I've never been closer to a group of kids before. They are my before-school, after-school, during-break, on-the-weekend life. They are what drew me here in the first place. They've been asking almost daily since March, "Why are you leaving?" The question makes me bubble up with that wistful feeling of well-maybe-just-one-more-year, even though I know classroom teaching won't be my life forever. I know that leaving is, for now, a good decision and the right one--but how to say goodbye to the kids who've invited me to an overnight Harry Potter marathon, the 8th grade girl who hugs me at the end of each day, the boys who are so eager to find me a nerdy Christian Clark Kent? They've slept over at our house, baked cupcakes, bared their hearts in writing, given high-fives, left notes on my desk. The birdlike girl who tosses herself into my lap each morning--I hold her more tightly these days, wondering if I'll still be able to hug her so openly next time we meet. I'll come back to see them changed without knowing what has changed them. I'll miss being a constant witness to their lives.

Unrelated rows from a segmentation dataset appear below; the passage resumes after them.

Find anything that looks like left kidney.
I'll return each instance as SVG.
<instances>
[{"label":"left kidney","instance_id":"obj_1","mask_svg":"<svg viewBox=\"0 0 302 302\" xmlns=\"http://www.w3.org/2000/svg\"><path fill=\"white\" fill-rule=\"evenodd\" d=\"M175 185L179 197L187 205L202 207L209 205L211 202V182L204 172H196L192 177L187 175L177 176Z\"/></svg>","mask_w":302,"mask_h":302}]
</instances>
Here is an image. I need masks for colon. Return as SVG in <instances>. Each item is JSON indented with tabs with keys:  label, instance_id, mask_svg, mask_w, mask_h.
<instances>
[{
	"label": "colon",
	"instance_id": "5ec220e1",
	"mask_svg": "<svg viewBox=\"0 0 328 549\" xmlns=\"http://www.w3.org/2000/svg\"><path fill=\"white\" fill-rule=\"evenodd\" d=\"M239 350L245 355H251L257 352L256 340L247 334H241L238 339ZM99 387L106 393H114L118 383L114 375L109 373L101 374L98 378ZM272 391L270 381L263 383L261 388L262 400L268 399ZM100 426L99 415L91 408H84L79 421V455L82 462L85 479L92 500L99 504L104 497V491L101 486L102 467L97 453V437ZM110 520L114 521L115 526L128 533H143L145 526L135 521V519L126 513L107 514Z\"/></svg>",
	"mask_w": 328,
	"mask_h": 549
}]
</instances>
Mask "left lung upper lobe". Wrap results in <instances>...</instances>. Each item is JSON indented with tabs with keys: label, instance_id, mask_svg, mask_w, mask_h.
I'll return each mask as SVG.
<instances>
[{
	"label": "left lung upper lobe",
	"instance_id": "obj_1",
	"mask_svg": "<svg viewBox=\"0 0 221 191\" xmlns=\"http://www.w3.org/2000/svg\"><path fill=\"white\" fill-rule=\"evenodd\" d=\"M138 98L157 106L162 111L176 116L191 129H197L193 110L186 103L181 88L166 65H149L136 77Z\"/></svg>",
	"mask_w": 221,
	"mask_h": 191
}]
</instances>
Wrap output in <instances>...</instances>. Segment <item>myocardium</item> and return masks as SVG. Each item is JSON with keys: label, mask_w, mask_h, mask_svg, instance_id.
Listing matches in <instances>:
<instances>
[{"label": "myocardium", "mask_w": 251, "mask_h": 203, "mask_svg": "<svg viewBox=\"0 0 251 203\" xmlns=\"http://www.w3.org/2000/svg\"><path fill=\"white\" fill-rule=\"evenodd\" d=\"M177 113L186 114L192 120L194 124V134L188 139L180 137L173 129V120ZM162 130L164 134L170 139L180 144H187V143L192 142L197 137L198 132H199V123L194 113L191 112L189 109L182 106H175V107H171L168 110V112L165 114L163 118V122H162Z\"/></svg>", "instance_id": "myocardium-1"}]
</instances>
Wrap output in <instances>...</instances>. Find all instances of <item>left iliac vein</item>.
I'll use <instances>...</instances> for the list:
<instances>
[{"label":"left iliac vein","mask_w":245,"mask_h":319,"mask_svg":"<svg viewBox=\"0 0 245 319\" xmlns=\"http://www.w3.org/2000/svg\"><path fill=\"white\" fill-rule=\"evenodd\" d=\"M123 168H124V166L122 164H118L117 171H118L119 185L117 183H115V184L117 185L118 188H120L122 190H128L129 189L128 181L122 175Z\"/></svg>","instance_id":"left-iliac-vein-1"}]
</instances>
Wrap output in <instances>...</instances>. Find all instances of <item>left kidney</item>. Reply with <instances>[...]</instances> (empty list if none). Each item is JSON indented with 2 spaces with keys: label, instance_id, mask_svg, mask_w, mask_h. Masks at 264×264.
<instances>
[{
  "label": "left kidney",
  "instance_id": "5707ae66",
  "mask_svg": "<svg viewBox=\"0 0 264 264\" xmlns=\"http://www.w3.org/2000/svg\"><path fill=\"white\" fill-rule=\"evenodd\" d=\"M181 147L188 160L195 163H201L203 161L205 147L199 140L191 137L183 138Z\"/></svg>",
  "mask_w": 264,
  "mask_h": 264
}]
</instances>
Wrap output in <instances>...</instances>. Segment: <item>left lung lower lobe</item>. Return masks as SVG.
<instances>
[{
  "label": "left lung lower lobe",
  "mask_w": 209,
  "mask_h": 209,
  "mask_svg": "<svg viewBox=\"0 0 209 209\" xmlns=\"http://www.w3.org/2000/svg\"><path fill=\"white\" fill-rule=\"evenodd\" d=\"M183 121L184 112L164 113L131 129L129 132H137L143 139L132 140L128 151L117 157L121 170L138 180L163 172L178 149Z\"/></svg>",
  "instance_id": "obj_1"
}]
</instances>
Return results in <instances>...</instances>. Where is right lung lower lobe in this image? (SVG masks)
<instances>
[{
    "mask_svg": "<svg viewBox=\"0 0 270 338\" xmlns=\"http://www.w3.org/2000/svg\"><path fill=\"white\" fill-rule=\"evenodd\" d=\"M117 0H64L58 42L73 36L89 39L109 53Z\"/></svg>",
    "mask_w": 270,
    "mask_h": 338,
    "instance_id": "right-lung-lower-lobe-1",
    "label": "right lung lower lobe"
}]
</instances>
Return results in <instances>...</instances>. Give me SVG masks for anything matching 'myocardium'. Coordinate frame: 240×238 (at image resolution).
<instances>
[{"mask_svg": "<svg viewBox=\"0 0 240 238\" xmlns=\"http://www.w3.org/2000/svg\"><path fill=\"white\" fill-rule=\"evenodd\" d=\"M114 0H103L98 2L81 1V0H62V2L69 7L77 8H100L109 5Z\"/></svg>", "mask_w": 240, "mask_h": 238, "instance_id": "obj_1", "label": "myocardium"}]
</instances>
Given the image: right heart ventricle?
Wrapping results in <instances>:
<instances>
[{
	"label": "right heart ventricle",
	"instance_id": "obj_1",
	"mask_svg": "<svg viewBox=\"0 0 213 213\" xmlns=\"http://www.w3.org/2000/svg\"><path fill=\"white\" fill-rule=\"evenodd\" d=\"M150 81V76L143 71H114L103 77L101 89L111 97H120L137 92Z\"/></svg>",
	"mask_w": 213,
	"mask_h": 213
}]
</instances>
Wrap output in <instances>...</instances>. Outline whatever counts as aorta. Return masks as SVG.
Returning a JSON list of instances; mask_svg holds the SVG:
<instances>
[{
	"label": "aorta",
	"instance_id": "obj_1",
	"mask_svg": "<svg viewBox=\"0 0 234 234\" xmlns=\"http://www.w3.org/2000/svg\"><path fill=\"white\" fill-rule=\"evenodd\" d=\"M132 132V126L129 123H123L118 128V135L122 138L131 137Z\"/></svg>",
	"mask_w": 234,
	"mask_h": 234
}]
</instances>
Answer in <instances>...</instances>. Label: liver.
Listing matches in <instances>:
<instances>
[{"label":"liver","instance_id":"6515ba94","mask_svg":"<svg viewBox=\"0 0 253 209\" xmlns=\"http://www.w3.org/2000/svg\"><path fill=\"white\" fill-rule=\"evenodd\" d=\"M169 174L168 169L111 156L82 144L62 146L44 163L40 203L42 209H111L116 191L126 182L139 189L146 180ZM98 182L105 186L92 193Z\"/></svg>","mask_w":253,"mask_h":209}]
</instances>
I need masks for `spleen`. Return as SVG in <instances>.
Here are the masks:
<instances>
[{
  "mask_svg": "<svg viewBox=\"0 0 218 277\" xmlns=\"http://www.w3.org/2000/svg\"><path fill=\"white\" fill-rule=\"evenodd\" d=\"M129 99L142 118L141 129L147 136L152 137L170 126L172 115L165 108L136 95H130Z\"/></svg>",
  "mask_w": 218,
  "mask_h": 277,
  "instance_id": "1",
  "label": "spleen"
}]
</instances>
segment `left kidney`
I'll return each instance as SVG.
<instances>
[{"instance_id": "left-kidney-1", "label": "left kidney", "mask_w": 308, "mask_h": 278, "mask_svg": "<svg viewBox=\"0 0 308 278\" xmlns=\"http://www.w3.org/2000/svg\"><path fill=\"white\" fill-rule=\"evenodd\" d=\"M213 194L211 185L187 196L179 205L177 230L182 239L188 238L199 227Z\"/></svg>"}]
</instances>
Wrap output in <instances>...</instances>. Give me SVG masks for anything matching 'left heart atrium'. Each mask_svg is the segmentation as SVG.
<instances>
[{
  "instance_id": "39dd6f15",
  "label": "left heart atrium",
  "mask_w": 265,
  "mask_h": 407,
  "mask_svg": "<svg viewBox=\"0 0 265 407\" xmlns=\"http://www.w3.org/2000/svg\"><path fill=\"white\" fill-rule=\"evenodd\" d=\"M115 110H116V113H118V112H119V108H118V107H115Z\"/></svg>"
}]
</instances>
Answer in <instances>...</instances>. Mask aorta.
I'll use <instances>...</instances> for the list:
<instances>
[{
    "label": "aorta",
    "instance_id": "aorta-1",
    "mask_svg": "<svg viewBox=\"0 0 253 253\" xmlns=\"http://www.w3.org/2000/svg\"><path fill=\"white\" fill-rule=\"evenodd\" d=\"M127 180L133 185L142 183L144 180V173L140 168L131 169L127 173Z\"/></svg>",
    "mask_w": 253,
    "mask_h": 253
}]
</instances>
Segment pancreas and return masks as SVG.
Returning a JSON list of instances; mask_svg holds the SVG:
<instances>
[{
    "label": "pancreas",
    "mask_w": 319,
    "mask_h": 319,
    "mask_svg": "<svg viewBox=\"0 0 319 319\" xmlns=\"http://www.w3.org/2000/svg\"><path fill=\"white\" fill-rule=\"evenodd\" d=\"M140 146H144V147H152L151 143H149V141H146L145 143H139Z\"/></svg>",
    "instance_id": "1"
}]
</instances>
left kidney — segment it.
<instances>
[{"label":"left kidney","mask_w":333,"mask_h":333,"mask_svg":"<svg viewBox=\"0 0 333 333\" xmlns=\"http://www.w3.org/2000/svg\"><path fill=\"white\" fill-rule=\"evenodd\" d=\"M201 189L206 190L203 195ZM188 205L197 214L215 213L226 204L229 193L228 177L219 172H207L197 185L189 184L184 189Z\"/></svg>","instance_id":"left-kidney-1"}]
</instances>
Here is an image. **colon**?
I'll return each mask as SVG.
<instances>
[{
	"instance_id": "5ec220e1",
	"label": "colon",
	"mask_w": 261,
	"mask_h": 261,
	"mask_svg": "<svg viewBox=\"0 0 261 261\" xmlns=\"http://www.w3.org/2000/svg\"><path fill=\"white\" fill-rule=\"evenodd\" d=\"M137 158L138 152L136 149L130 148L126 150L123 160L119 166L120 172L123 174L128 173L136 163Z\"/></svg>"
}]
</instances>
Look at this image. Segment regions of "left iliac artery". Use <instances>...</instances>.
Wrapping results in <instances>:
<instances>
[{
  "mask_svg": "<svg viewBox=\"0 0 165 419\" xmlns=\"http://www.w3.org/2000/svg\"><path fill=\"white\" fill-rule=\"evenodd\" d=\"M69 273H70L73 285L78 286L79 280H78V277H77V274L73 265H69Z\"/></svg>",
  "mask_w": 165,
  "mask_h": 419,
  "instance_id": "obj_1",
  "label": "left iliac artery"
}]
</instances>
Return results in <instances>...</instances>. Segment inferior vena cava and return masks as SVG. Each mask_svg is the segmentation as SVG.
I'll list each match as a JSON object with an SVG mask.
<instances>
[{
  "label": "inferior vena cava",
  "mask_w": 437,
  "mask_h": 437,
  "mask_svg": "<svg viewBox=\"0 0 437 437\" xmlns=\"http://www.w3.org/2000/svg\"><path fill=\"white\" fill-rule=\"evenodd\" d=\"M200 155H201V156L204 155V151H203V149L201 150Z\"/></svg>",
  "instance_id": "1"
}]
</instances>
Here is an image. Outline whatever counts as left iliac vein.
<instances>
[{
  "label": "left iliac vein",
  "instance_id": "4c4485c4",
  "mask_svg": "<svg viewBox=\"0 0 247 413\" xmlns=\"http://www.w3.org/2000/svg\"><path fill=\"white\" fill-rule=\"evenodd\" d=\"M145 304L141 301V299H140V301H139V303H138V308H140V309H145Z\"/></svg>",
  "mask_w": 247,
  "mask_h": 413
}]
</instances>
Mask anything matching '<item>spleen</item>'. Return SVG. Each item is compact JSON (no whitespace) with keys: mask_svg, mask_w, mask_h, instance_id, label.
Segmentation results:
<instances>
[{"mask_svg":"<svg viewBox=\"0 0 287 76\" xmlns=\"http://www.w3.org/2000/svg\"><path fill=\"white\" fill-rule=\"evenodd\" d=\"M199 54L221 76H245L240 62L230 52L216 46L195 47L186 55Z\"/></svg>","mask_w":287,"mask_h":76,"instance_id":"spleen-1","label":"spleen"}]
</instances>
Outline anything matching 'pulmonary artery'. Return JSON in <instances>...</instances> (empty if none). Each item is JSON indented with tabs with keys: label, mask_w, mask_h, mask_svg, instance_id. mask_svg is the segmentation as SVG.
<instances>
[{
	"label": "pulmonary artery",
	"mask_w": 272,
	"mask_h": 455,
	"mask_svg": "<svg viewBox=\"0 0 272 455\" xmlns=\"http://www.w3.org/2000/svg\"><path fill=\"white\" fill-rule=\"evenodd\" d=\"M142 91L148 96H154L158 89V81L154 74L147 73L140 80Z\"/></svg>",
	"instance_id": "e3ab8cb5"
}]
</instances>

I miss them, and I haven't even left yet.

And yet. Love, I believe, has liquid properties: you can pour it into new surroundings and find that it still fits somehow. And I know every relationship shifts shape in the hands of time, that this doesn't have to be an end--just a new form, a new way of holding them. Skype. Facebook. The postal system. Same love, different container. Thirty spaces in my heart that will alter over time, some growing, some shrinking--but none disappearing. It has not been easy, but I have loved them. I have loved this place. I have loved this life. Already I feel the width of the ocean and wonder if I can hold it in my hands forever.

Where is home? It is love. So yes, perhaps I'm ready to be home. In the meantime, I already am.


"I will love. More. So much love that no one will have any idea what to do with me.
They will watch with a confused look and wonder why I give so much and do not ask for more in return. I will give it because giving is getting and there is nothing quite so important as emptying your heart every single day and leaving nothing undone,
no declarations of it unsaid."

-Tyler Knott Gregson

1 comment:

Birdman said...

Thanks Shar for sharing what's on our hearts. You made Emily cry on the outside and I think I'm crying a little on the inside (I need to be careful or I might mildew like those clothes). We will miss Spain, our ECA family, and also the kids lives that we have touched.
Even knowing we are coming back doesn't seem to make it easier in knowing the kids that will be gone by the time we get here. Thank you for your friendship (from fudgie the whales to office parties) and you will be in our prayers.